Dorrestein is an expert in metabolomics, the study of that chemical environment. While Knight’s team sequenced the microbial DNA collected from the samples to map which species were found where, Dorrestein’s team used a lab technique known as mass spectrometry to determine the molecular structures of all of the non-living molecules — chemicals, metabolites, food particles, everything — contained in the same samples. They detected 7,425 different structures, of which they were able to identify 100 based on known reference structures in Dorrestein’s GNPS database, a crowdsourced mass spectrometry data repository and annotation website.
The results were not exactly what the team expected. Knight’s team found that while the microbial species living in the fermented foods and indoor surfaces loosely clustered together, neither sample source had much overlap with the microbial species living in the human samples. However, thanks likely to their higher-than-average consumption of fermented foods, the fermenters did have more species diversity in their gut microbiomes than the average American Gut Project participant.
Meanwhile, Dorrestein’s team found fermented food molecules in the paired human and environmental samples. In other words, these foods influenced the chemical environments of the people consuming them. Most of the molecules they identified were plant natural products associated with fermented foods, such as flavonoids, lipids and plant sterols. These molecules were found on the skin and stool of people consuming them, some were metabolized and altered through digestion, possibly by the microbiome, and others remained intact. They also found other, non-plant-related molecules, such as cholesterol and avobenzone, an active ingredient in sunscreen.
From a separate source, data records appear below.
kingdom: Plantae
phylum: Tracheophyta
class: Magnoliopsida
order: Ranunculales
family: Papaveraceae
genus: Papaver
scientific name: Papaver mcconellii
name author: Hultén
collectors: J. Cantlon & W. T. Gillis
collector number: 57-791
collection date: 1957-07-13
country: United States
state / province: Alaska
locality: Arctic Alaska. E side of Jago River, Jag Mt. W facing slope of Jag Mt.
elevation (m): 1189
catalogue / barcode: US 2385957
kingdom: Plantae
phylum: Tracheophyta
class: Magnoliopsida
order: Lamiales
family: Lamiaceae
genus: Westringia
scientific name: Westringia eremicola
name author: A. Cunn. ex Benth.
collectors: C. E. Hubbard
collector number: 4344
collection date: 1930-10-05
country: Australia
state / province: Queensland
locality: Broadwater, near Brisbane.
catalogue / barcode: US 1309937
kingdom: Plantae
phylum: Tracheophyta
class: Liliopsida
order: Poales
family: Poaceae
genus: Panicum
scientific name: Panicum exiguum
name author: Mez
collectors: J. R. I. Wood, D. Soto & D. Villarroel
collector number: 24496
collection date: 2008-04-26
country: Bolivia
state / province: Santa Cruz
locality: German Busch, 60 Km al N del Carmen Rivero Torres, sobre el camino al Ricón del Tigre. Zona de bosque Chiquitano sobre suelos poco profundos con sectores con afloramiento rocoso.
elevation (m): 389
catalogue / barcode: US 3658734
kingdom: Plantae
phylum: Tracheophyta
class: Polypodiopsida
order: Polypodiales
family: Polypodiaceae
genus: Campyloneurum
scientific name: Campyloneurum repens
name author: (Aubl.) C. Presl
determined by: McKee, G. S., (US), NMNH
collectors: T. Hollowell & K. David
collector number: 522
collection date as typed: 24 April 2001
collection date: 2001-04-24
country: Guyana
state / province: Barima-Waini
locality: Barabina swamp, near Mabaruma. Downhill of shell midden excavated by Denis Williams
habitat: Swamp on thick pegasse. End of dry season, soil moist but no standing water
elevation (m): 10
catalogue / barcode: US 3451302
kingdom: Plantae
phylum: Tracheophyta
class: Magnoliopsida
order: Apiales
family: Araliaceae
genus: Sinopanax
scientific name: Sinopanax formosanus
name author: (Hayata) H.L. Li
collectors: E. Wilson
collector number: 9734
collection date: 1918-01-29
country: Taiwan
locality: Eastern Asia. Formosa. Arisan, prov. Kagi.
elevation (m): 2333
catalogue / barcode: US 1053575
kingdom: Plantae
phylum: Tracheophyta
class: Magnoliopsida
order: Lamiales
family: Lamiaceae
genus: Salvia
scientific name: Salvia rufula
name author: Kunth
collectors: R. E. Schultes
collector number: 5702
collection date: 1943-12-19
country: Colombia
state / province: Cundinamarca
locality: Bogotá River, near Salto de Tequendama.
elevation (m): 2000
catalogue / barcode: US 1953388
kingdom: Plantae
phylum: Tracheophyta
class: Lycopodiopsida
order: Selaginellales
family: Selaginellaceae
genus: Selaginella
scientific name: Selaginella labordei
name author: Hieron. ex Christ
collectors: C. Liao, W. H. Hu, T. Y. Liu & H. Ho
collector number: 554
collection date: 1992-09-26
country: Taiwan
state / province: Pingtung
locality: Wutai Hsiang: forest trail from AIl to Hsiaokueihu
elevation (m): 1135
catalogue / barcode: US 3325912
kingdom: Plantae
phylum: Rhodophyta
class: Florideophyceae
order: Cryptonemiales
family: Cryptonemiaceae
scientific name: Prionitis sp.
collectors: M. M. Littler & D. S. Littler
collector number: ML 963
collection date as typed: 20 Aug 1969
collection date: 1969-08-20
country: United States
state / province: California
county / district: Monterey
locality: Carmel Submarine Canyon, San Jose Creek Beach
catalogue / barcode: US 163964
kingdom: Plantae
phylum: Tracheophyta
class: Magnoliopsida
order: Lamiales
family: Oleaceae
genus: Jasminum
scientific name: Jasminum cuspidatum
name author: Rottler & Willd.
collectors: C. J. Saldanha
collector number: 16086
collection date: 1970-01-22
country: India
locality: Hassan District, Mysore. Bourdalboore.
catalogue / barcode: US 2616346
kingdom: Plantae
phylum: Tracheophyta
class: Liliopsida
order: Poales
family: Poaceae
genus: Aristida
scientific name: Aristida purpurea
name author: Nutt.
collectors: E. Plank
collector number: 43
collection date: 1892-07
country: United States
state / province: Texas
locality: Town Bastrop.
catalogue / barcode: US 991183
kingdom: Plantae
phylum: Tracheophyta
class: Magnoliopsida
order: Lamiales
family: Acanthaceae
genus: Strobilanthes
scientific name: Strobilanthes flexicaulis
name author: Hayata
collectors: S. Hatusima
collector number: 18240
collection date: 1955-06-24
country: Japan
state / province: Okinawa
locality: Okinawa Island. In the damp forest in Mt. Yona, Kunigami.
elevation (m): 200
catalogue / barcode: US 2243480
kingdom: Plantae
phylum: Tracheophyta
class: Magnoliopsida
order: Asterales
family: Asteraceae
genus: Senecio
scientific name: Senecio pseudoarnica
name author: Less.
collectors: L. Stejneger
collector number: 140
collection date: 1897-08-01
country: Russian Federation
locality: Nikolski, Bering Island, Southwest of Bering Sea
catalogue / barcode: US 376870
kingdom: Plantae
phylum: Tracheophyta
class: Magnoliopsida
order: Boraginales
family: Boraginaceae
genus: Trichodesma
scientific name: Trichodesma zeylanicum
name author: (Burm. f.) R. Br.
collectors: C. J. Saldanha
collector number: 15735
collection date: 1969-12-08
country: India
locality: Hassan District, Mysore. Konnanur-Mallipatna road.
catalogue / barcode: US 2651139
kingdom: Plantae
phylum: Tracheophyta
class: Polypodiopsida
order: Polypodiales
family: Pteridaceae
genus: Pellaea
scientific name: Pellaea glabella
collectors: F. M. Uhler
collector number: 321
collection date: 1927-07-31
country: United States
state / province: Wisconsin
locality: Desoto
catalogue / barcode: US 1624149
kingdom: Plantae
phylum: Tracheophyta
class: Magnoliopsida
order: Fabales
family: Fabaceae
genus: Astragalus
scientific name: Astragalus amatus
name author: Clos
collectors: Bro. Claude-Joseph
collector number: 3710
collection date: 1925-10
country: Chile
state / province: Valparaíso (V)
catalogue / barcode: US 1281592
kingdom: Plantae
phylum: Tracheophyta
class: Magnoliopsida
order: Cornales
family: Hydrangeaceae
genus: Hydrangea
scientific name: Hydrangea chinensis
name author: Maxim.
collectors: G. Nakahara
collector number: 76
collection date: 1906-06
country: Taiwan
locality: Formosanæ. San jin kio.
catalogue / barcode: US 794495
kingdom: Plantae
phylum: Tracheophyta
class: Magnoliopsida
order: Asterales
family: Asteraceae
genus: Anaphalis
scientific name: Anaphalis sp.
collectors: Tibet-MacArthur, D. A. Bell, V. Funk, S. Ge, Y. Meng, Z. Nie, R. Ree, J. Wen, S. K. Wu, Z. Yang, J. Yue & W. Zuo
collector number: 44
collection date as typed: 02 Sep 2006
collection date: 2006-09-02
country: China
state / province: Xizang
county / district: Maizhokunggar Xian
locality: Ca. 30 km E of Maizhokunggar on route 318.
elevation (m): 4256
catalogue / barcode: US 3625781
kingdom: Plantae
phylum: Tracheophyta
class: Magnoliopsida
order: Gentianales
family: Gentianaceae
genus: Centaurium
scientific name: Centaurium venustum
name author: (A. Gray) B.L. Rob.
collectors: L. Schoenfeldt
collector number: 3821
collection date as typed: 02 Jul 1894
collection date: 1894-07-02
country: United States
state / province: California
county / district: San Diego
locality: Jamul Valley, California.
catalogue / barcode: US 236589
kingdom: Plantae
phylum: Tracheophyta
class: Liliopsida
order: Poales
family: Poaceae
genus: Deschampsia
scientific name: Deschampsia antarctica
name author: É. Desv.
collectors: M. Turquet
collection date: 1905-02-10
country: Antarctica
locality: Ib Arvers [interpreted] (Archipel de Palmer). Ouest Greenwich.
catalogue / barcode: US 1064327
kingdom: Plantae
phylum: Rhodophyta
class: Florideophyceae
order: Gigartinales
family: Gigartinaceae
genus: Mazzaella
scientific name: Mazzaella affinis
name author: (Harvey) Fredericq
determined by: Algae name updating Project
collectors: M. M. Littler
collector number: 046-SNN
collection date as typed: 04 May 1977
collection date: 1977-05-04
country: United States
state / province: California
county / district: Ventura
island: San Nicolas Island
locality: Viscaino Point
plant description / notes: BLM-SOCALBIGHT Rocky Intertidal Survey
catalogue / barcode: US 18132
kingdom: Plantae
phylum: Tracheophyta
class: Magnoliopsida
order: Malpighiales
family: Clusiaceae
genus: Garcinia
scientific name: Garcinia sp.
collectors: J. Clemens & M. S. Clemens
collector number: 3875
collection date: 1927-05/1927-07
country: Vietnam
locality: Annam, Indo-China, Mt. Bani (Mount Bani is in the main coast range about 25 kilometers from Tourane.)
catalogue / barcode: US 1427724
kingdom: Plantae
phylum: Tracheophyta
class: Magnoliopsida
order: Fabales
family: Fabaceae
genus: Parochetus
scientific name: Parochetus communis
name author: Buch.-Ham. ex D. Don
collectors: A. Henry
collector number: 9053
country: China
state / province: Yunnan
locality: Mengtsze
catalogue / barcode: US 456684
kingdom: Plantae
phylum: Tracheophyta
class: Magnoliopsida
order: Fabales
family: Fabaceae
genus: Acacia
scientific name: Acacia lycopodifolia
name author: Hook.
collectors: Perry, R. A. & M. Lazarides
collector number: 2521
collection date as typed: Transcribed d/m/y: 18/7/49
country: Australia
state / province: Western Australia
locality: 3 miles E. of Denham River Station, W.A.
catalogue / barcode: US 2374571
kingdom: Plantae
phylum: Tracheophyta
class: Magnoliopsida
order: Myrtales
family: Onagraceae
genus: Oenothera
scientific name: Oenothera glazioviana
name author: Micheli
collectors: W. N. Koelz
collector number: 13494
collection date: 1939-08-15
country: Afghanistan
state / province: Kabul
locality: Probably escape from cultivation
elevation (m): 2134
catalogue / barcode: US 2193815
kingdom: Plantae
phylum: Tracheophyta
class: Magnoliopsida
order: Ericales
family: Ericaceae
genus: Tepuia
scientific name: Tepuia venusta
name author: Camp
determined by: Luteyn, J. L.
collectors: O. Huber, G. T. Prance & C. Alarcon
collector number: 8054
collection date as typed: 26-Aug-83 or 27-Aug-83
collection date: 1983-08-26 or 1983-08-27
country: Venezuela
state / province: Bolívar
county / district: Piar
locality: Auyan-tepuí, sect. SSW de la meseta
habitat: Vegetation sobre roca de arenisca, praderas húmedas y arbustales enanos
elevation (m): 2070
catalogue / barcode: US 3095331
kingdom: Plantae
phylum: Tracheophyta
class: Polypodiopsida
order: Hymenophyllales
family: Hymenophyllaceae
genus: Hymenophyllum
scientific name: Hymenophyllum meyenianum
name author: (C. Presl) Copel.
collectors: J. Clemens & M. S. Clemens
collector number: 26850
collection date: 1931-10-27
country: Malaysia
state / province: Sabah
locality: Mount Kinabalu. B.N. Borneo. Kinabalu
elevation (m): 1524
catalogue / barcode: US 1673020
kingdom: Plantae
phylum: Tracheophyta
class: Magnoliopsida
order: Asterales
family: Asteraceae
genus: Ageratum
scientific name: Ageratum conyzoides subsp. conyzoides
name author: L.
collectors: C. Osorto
More importantly, the team got these results in record time — and in time to present at the festival. They also submitted this paper for publication the same day.
“The sample size in this case study was relatively small and these fermenters didn’t need rapid data analysis, as would be required in a medical emergency or environmental or industrial crisis,” said co-first author Robert A. Quinn, PhD, assistant project scientist in the Center for Microbiome Innovation and Skaggs School of Pharmacy and Pharmaceutical Sciences, “but we showed here that we can obtain consent, collect samples and generate microbiome and metabolome data from people located up to 100 miles away from our lab, all in two days — the typical amount of time it takes for classic microbiological culturing of common pathogens, which pathologists currently use to diagnose infections.”
Study co-authors also include Jose A. Navas-Molina, Embriette R. Hyde, Se Jin Song, Yoshiki Vázquez-Baeza, Greg Humphrey, James Gaffney, Jeremiah Minich, Alexey V. Melnik, Jacob Herschend, Jeff Dereus, Rachel Dutton, Mahdieh Khosroheidari, Clifford Green, Ricardo Silva, UC San Diego; and Austin Durant, Fermenters Club of San Diego.
This research was funded, in part, by the National Science Foundation (grants ACI-1053575 and 1341698) and the Sloan Foundation (grant G-2015-13933).